Email authenticator setup stage

authentik: 2025.2.0+

The Email Authenticator Setup stage registers an email-based authenticator for the current user, enabling one-time codes to be sent via email during subsequent authentications.

Overview

During enrollment, the user supplies an email address if one is not already known, then confirms ownership by entering a one-time code.

The enrolled email address can later be used with the Authenticator Validation stage.

Configuration options

  • Use global connection settings: use authentik's global email configuration instead of stage-specific SMTP settings.
  • SMTP host: SMTP server hostname for stage-specific email delivery.
  • SMTP port: SMTP server port.
  • SMTP username: optional SMTP username.
  • SMTP password: optional SMTP password.
  • Use TLS: enable STARTTLS for the SMTP connection.
  • Use SSL: enable SMTPS for the SMTP connection.
  • Timeout: SMTP connection timeout in seconds.
  • From address: sender address used for enrollment emails.
  • Token expiry: how long the one-time code stays valid.
  • Subject: subject line for the enrollment email.
  • Template: email template used for the one-time code email.
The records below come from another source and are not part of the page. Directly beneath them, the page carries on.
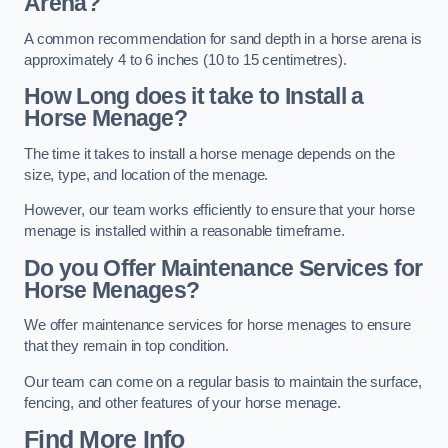
Arena?
A common recommendation for sand depth in a horse arena is
approximately 4 to 6 inches (10 to 15 centimetres).
How Long does it take to Install a
Horse Menage?
The time it takes to install a horse menage depends on the
size, type, and location of the menage.
However, our team works efficiently to ensure that your horse
menage is installed within a reasonable timeframe.
Do you Offer Maintenance Services for
Horse Menages?
We offer maintenance services for horse menages to ensure
that they remain in top condition.
Our team can come on a regular basis to maintain the surface,
fencing, and other features of your horse menage.
Find More Info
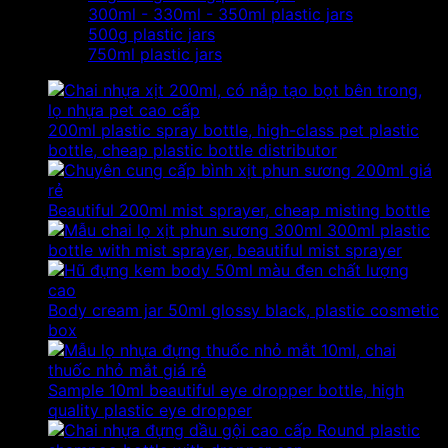
300ml - 330ml - 350ml plastic jars
500g plastic jars
750ml plastic jars
200ml plastic spray bottle, high-class pet plastic
bottle, cheap plastic bottle distributor
Beautiful 200ml mist sprayer, cheap misting bottle
300ml plastic
bottle with mist sprayer, beautiful mist sprayer
Body cream jar 50ml glossy black, plastic cosmetic
box
Sample 10ml beautiful eye dropper bottle, high
quality plastic eye dropper
Round plastic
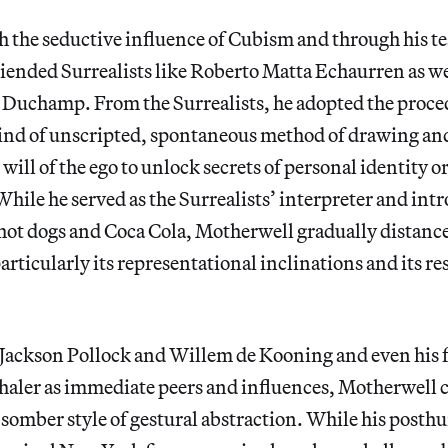
h the seductive influence of Cubism and through his t
iended Surrealists like Roberto Matta Echaurren as we
 Duchamp. From the Surrealists, he adopted the proce
ind of unscripted, spontaneous method of drawing and
will of the ego to unlock secrets of personal identity o
hile he served as the Surrealists’ interpreter and int
 hot dogs and Coca Cola, Motherwell gradually distanc
articularly its representational inclinations and its re
 Jackson Pollock and Willem de Kooning and even his 
aler as immediate peers and influences, Motherwell c
somber style of gestural abstraction. While his post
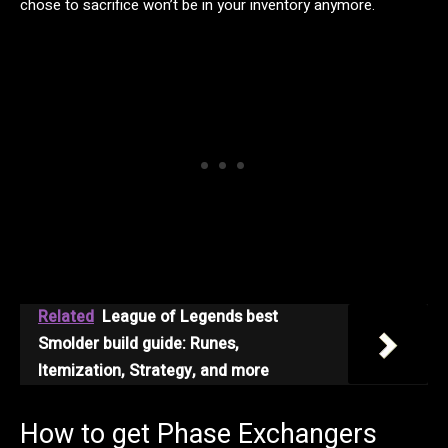
chose to sacrifice won’t be in your inventory anymore.
Related
League of Legends best
Smolder build guide: Runes,
Itemization, Strategy, and more
How to get Phase Exchangers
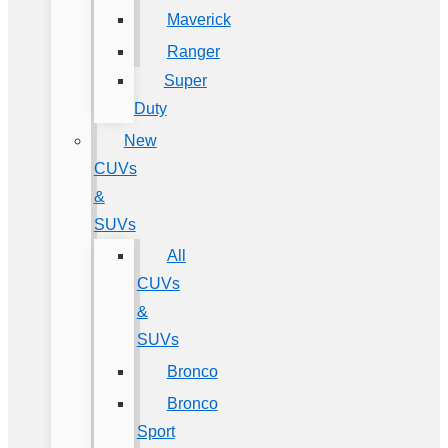
Maverick
Ranger
Super
Duty
New
CUVs
&
SUVs
All
CUVs
&
SUVs
Bronco
Bronco
Sport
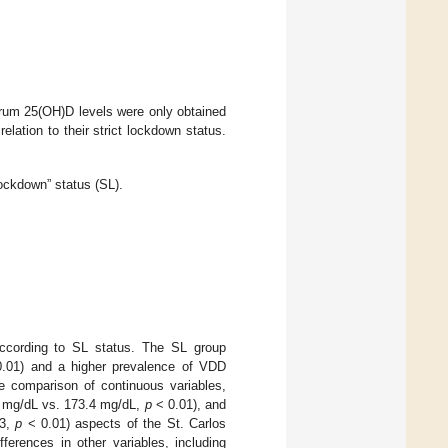
serum 25(OH)D levels were only obtained
relation to their strict lockdown status.
 Lockdown” status (SL).
according to SL status. The SL group
.01) and a higher prevalence of VDD
e comparison of continuous variables,
.5 mg/dL vs. 173.4 mg/dL,
p
< 0.01), and
.3,
p
< 0.01) aspects of the St. Carlos
fferences in other variables, including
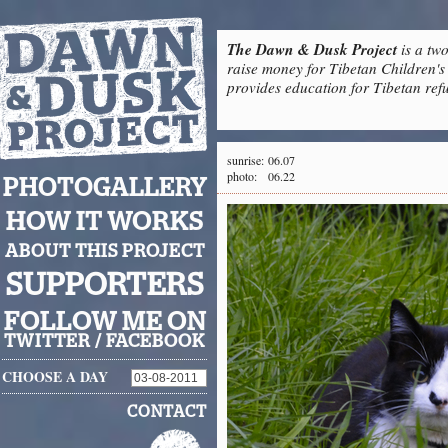
The Dawn & Dusk Project
is a two
raise money for Tibetan Children's 
provides education for Tibetan refu
sunrise:
06.07
photo:
06.22
PHOTOGALLERY
HOW IT WORKS
ABOUT THIS PROJECT
SUPPORTERS
FOLLOW ME ON
TWITTER
/
FACEBOOK
CHOOSE A DAY
CONTACT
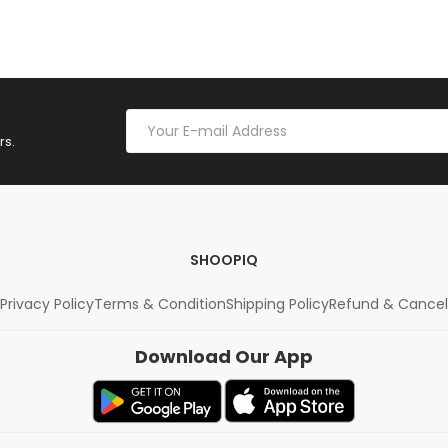
rs.
SHOOPIQ
Privacy Policy
Terms & Condition
Shipping Policy
Refund & Cancel
Download Our App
See Custom templates below.
  • Authenticator type name: optional friendly name shown to the user in self-service settings.
  • Configuration flow: optional authenticated flow that lets users enroll this authenticator from user settings.

For SMTP requirements and global email delivery settings, see Email configuration.

Custom templates

This stage supports custom email templates in the same way as the Email stage. Mount your custom templates into authentik's template directory, and they will appear in the stage's Template dropdown.

For the full mounting instructions (Docker Compose and Kubernetes), a list of available template variables, and an example template, see Custom templates in the Email stage documentation.

info

If a custom template does not appear in the Template selector, check the worker container logs. Templates are discovered when the stage configuration form loads.

Flow integration

Use this stage in an enrollment or user-settings flow where the user should add an email authenticator.

To use the enrolled address during login, add an Authenticator Validation stage to the authentication flow and allow the Email device class.

Notes

  • If Use global connection settings is enabled, configure the global email settings first. See the installation docs for Docker Compose and Kubernetes.
  • This stage is separate from the general-purpose Email stage, which is used for email verification and recovery.
  • If the user already has an email address on their account, authentik can use that address during enrollment instead of prompting for a new address.